--- Prompt 1 ---
Check the three statements below against the opinion excerpt. For each, answer yes or no and quote the words of the opinion excerpt that decide it. (a) Under the Policy, an action must be brought within four years from when the physical loss or damage was discovered. (b) The court holds that the HOA presented a triable question on its bad faith claims. (c) On when the limitations period started to run, the court sides with the HOA.

--- Page text ---
.....
We review the district court's grant of summary judgment de novo, applying that same standard and viewing the evidence in the light most favorable to the HOA as the non-moving party. See Cornhusker Cas. Co. v. Skaj, 786 F.3d 842, 849 (10th Cir. 2015). We also "review the district court's interpretation and determination of state law de novo." Id. at 850 (internal quotation marks omitted).
III. DISCUSSION
This appeal presents two questions: (1) whether the Policy's four-year limitations period barred the HOA's declaratory judgment and breach of contract claims; and (2) whether the HOA presented a triable question on its bad faith claims. The answer to the first question is yes and the answer to the second is no.
A. The declaratory judgment and breach of contract claims were untimely.
The Policy states that an action against Acuity "under this insurance" must be brought within four years "from the date on which the direct physical loss or damage was discovered." Aplt. App., vol. I at 187. The district court held that the contractual limitations period did not apply to the bad faith claims and that those claims could not be dismissed on summary judgment under the applicable statute of limitations because there was a material fact dispute about when the HOA reasonably should have discovered the basis for those claims. The propriety of that holding is not before us. Instead, the question for us to decide is when the contractual limitations period started to run on the HOA's other claims-i.e., what "from the date on which the direct physical loss or damage was discovered" means. Acuity contends, and the district court held, that the date of discovery under the Policy's limitations period was the date the HOA discovered or reasonably should have discovered property damage giving rise to the claims, not when it learned the full extent of the damage. The HOA contends that the Policy's limitations period started to run "anew for each physical loss or damage incurred at the Property." Aplt. Opening Br. at 16. We agree with Acuity and the district court.
.....
--- Data shown ---
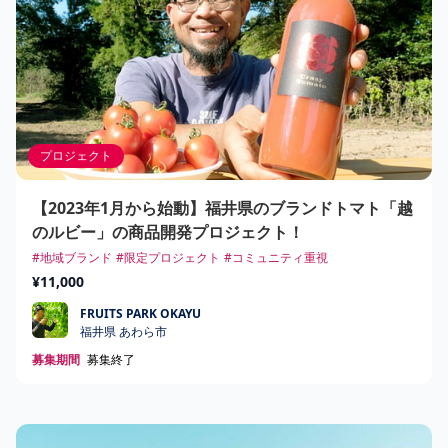
プロジェクト
【2023年1月から始動】福井県のブランドトマト「越
のルビー」の商品開発プロジェクト！
#地域ブランド
#限定プロジェクト
#コミュニティ重視
¥11,000
FRUITS PARK OKAYU
FRUITS PARK OKAYU
福井県 あわら市
募集期間
募集終了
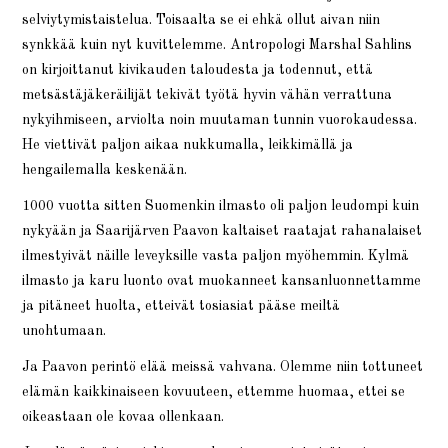
selviytymistaistelua. Toisaalta se ei ehkä ollut aivan niin
synkkää kuin nyt kuvittelemme. Antropologi Marshal Sahlins
on kirjoittanut kivikauden taloudesta ja todennut, että
metsästäjäkeräilijät tekivät työtä hyvin vähän verrattuna
nykyihmiseen, arviolta noin muutaman tunnin vuorokaudessa.
He viettivät paljon aikaa nukkumalla, leikkimällä ja
hengailemalla keskenään.
1000 vuotta sitten Suomenkin ilmasto oli paljon leudompi kuin
nykyään ja Saarijärven Paavon kaltaiset raatajat rahanalaiset
ilmestyivät näille leveyksille vasta paljon myöhemmin. Kylmä
ilmasto ja karu luonto ovat muokanneet kansanluonnettamme
ja pitäneet huolta, etteivät tosiasiat pääse meiltä
unohtumaan.
Ja Paavon perintö elää meissä vahvana. Olemme niin tottuneet
elämän kaikkinaiseen kovuuteen, ettemme huomaa, ettei se
oikeastaan ole kovaa ollenkaan.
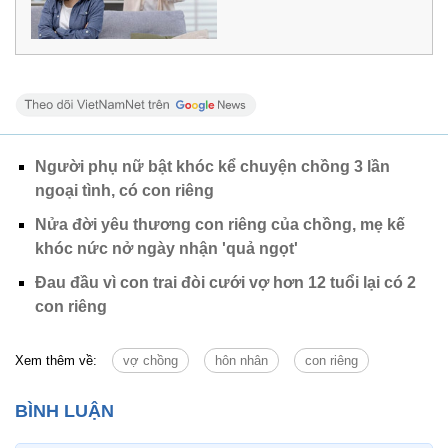
Người phụ nữ bật khóc kể chuyện chồng 3 lần
ngoại tình, có con riêng
Nửa đời yêu thương con riêng của chồng, mẹ kế
khóc nức nở ngày nhận 'quả ngọt'
Đau đầu vì con trai đòi cưới vợ hơn 12 tuổi lại có 2
con riêng
Xem thêm về:
vợ chồng
hôn nhân
con riêng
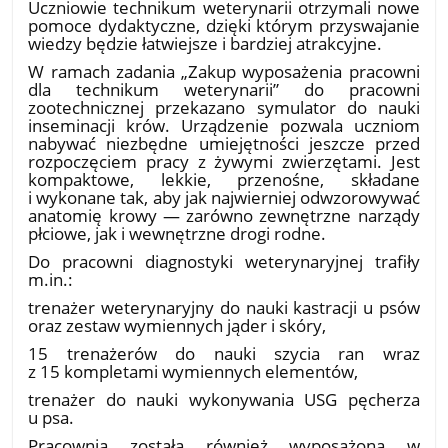
Uczniowie technikum weterynarii otrzymali nowe
pomoce dydaktyczne, dzięki którym przyswajanie
wiedzy będzie łatwiejsze i bardziej atrakcyjne.
W ramach zadania „Zakup wyposażenia pracowni
dla technikum weterynarii” do pracowni
zootechnicznej przekazano symulator do nauki
inseminacji krów. Urządzenie pozwala uczniom
nabywać niezbędne umiejętności jeszcze przed
rozpoczęciem pracy z żywymi zwierzętami. Jest
kompaktowe, lekkie, przenośne, składane
i wykonane tak, aby jak najwierniej odwzorowywać
anatomię krowy — zarówno zewnętrzne narządy
płciowe, jak i wewnętrzne drogi rodne.
Do pracowni diagnostyki weterynaryjnej trafiły
m.in.:
trenażer weterynaryjny do nauki kastracji u psów
oraz zestaw wymiennych jąder i skóry,
15 trenażerów do nauki szycia ran wraz
z 15 kompletami wymiennych elementów,
trenażer do nauki wykonywania USG pęcherza
u psa.
Pracownia została również wyposażona w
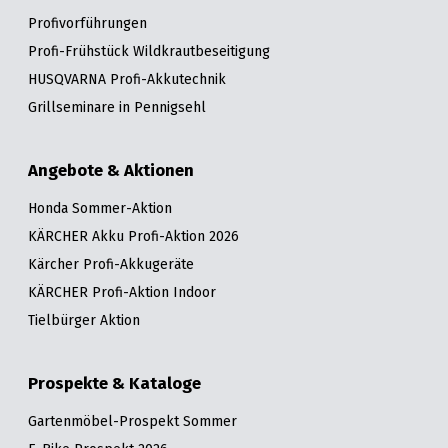
Profivorführungen
Profi-Frühstück Wildkrautbeseitigung
HUSQVARNA Profi-Akkutechnik
Grillseminare in Pennigsehl
Angebote & Aktionen
Honda Sommer-Aktion
KÄRCHER Akku Profi-Aktion 2026
Kärcher Profi-Akkugeräte
KÄRCHER Profi-Aktion Indoor
Tielbürger Aktion
Prospekte & Kataloge
Gartenmöbel-Prospekt Sommer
.....
--- Prompt 2 ---
Write out the part of the rows that opens with the line containing "Người phụ nữ bật khóc kể chuyện chồng 3 lần" and closes at the end of the rows, swapping "con riêng" for "con nuôi" and changing nothing else. Leave the pictures out.

--- Answer box 1 ---
(a) Yes: "must be brought within four years "from the date on which the direct physical loss or damage was discovered.""
(b) No: "the answer to the second is no."
(c) No: "We agree with Acuity and the district court."

--- Answer box 2 ---
Người phụ nữ bật khóc kể chuyện chồng 3 lần
ngoại tình, có con nuôi
Nửa đời yêu thương con nuôi của chồng, mẹ kế
khóc nức nở ngày nhận 'quả ngọt'
Đau đầu vì con trai đòi cưới vợ hơn 12 tuổi lại có 2
con nuôi
Xem thêm về:
vợ chồng
hôn nhân
con nuôi
Uczniowie technikum weterynarii otrzymali nowe
pomoce dydaktyczne, dzięki którym przyswajanie
wiedzy będzie łatwiejsze i bardziej atrakcyjne.
W ramach zadania „Zakup wyposażenia pracowni
dla technikum weterynarii” do pracowni
zootechnicznej przekazano symulator do nauki
inseminacji krów. Urządzenie pozwala uczniom
nabywać niezbędne umiejętności jeszcze przed
rozpoczęciem pracy z żywymi zwierzętami. Jest
kompaktowe, lekkie, przenośne, składane
i wykonane tak, aby jak najwierniej odwzorowywać
anatomię krowy — zarówno zewnętrzne narządy
płciowe, jak i wewnętrzne drogi rodne.
Do pracowni diagnostyki weterynaryjnej trafiły
m.in.:
trenażer weterynaryjny do nauki kastracji u psów
oraz zestaw wymiennych jąder i skóry,
15 trenażerów do nauki szycia ran wraz
z 15 kompletami wymiennych elementów,
trenażer do nauki wykonywania USG pęcherza
u psa.
Pracownia została również wyposażona w
Profivorführungen
Profi-Frühstück Wildkrautbeseitigung
HUSQVARNA Profi-Akkutechnik
Grillseminare in Pennigsehl
Angebote & Aktionen
Honda Sommer-Aktion
KÄRCHER Akku Profi-Aktion 2026
Kärcher Profi-Akkugeräte
KÄRCHER Profi-Aktion Indoor
Tielbürger Aktion
Prospekte & Kataloge
Gartenmöbel-Prospekt Sommer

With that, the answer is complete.